*WHAT THE TASK ASKS*.
Nothing in the records may change. Print them all again.

[Records from a data source]
== Segment start ==

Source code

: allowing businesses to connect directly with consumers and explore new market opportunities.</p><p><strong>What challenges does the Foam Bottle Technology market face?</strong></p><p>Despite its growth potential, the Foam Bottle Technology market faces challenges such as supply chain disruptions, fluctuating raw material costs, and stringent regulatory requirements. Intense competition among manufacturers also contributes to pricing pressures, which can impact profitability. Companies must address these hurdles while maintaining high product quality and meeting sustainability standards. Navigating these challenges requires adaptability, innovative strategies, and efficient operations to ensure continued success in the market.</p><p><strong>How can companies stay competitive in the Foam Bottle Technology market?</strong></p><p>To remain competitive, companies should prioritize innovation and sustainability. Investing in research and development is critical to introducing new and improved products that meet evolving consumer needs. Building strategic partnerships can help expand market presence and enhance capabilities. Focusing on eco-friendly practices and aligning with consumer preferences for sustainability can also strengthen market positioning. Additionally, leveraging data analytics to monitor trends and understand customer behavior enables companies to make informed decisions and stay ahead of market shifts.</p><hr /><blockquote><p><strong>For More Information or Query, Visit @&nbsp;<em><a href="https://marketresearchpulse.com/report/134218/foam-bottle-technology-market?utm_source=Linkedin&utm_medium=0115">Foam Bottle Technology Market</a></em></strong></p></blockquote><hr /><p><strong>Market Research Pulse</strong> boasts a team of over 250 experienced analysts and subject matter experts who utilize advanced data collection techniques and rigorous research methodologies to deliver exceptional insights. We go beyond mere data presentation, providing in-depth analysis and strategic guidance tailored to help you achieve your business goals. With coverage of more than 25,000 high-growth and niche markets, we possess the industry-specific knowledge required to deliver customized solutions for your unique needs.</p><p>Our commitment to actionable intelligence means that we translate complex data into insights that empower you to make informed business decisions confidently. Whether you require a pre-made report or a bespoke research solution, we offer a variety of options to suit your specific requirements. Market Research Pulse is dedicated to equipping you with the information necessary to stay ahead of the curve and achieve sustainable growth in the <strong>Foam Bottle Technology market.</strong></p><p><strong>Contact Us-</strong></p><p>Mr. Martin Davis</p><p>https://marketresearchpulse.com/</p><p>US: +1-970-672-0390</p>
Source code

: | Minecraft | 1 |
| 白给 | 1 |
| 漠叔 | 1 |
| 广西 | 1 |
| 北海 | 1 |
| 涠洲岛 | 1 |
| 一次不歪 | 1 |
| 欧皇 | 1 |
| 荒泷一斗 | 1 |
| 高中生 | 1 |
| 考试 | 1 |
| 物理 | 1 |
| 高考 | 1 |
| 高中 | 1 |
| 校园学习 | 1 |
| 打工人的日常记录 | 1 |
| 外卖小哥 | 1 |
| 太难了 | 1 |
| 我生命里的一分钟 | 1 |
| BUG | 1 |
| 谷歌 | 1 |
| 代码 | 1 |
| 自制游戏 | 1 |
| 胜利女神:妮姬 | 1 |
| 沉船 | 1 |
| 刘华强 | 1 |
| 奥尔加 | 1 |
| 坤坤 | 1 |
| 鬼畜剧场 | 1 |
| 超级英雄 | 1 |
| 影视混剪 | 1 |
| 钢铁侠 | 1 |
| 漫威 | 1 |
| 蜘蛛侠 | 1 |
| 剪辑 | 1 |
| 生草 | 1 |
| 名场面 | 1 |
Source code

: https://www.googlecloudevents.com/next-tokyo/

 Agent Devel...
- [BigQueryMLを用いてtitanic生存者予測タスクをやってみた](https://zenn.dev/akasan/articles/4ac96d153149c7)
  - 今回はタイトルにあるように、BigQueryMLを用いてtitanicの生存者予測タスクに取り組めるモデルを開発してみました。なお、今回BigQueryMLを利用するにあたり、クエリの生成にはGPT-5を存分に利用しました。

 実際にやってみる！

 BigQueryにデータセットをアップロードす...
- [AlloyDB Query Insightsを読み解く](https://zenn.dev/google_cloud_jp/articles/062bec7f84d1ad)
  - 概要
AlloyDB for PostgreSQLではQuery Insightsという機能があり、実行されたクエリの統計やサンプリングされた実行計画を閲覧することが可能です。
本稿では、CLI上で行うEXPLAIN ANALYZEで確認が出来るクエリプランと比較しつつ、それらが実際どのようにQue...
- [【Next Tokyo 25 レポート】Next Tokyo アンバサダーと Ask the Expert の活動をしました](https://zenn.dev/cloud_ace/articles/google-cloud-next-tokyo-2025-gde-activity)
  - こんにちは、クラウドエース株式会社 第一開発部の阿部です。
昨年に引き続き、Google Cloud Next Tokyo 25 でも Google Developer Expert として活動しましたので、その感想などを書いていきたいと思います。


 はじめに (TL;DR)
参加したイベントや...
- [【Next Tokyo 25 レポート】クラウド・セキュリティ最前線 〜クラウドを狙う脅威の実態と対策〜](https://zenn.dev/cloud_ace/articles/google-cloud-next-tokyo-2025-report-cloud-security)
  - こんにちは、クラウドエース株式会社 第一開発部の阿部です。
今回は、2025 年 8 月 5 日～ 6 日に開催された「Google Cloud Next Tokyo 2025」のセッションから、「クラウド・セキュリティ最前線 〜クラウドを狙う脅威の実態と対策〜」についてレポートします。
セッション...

== Segment end ==

*TASK RESULT*.
Source code

: allowing businesses to connect directly with consumers and explore new market opportunities.</p><p><strong>What challenges does the Foam Bottle Technology market face?</strong></p><p>Despite its growth potential, the Foam Bottle Technology market faces challenges such as supply chain disruptions, fluctuating raw material costs, and stringent regulatory requirements. Intense competition among manufacturers also contributes to pricing pressures, which can impact profitability. Companies must address these hurdles while maintaining high product quality and meeting sustainability standards. Navigating these challenges requires adaptability, innovative strategies, and efficient operations to ensure continued success in the market.</p><p><strong>How can companies stay competitive in the Foam Bottle Technology market?</strong></p><p>To remain competitive, companies should prioritize innovation and sustainability. Investing in research and development is critical to introducing new and improved products that meet evolving consumer needs. Building strategic partnerships can help expand market presence and enhance capabilities. Focusing on eco-friendly practices and aligning with consumer preferences for sustainability can also strengthen market positioning. Additionally, leveraging data analytics to monitor trends and understand customer behavior enables companies to make informed decisions and stay ahead of market shifts.</p><hr /><blockquote><p><strong>For More Information or Query, Visit @&nbsp;<em><a href="https://marketresearchpulse.com/report/134218/foam-bottle-technology-market?utm_source=Linkedin&utm_medium=0115">Foam Bottle Technology Market</a></em></strong></p></blockquote><hr /><p><strong>Market Research Pulse</strong> boasts a team of over 250 experienced analysts and subject matter experts who utilize advanced data collection techniques and rigorous research methodologies to deliver exceptional insights. We go beyond mere data presentation, providing in-depth analysis and strategic guidance tailored to help you achieve your business goals. With coverage of more than 25,000 high-growth and niche markets, we possess the industry-specific knowledge required to deliver customized solutions for your unique needs.</p><p>Our commitment to actionable intelligence means that we translate complex data into insights that empower you to make informed business decisions confidently. Whether you require a pre-made report or a bespoke research solution, we offer a variety of options to suit your specific requirements. Market Research Pulse is dedicated to equipping you with the information necessary to stay ahead of the curve and achieve sustainable growth in the <strong>Foam Bottle Technology market.</strong></p><p><strong>Contact Us-</strong></p><p>Mr. Martin Davis</p><p>https://marketresearchpulse.com/</p><p>US: +1-970-672-0390</p>
Source code

: | Minecraft | 1 |
| 白给 | 1 |
| 漠叔 | 1 |
| 广西 | 1 |
| 北海 | 1 |
| 涠洲岛 | 1 |
| 一次不歪 | 1 |
| 欧皇 | 1 |
| 荒泷一斗 | 1 |
| 高中生 | 1 |
| 考试 | 1 |
| 物理 | 1 |
| 高考 | 1 |
| 高中 | 1 |
| 校园学习 | 1 |
| 打工人的日常记录 | 1 |
| 外卖小哥 | 1 |
| 太难了 | 1 |
| 我生命里的一分钟 | 1 |
| BUG | 1 |
| 谷歌 | 1 |
| 代码 | 1 |
| 自制游戏 | 1 |
| 胜利女神:妮姬 | 1 |
| 沉船 | 1 |
| 刘华强 | 1 |
| 奥尔加 | 1 |
| 坤坤 | 1 |
| 鬼畜剧场 | 1 |
| 超级英雄 | 1 |
| 影视混剪 | 1 |
| 钢铁侠 | 1 |
| 漫威 | 1 |
| 蜘蛛侠 | 1 |
| 剪辑 | 1 |
| 生草 | 1 |
| 名场面 | 1 |
Source code

: https://www.googlecloudevents.com/next-tokyo/

 Agent Devel...
- [BigQueryMLを用いてtitanic生存者予測タスクをやってみた](https://zenn.dev/akasan/articles/4ac96d153149c7)
  - 今回はタイトルにあるように、BigQueryMLを用いてtitanicの生存者予測タスクに取り組めるモデルを開発してみました。なお、今回BigQueryMLを利用するにあたり、クエリの生成にはGPT-5を存分に利用しました。

 実際にやってみる！

 BigQueryにデータセットをアップロードす...
- [AlloyDB Query Insightsを読み解く](https://zenn.dev/google_cloud_jp/articles/062bec7f84d1ad)
  - 概要
AlloyDB for PostgreSQLではQuery Insightsという機能があり、実行されたクエリの統計やサンプリングされた実行計画を閲覧することが可能です。
本稿では、CLI上で行うEXPLAIN ANALYZEで確認が出来るクエリプランと比較しつつ、それらが実際どのようにQue...
- [【Next Tokyo 25 レポート】Next Tokyo アンバサダーと Ask the Expert の活動をしました](https://zenn.dev/cloud_ace/articles/google-cloud-next-tokyo-2025-gde-activity)
  - こんにちは、クラウドエース株式会社 第一開発部の阿部です。
昨年に引き続き、Google Cloud Next Tokyo 25 でも Google Developer Expert として活動しましたので、その感想などを書いていきたいと思います。


 はじめに (TL;DR)
参加したイベントや...
- [【Next Tokyo 25 レポート】クラウド・セキュリティ最前線 〜クラウドを狙う脅威の実態と対策〜](https://zenn.dev/cloud_ace/articles/google-cloud-next-tokyo-2025-report-cloud-security)
  - こんにちは、クラウドエース株式会社 第一開発部の阿部です。
今回は、2025 年 8 月 5 日～ 6 日に開催された「Google Cloud Next Tokyo 2025」のセッションから、「クラウド・セキュリティ最前線 〜クラウドを狙う脅威の実態と対策〜」についてレポートします。
セッション...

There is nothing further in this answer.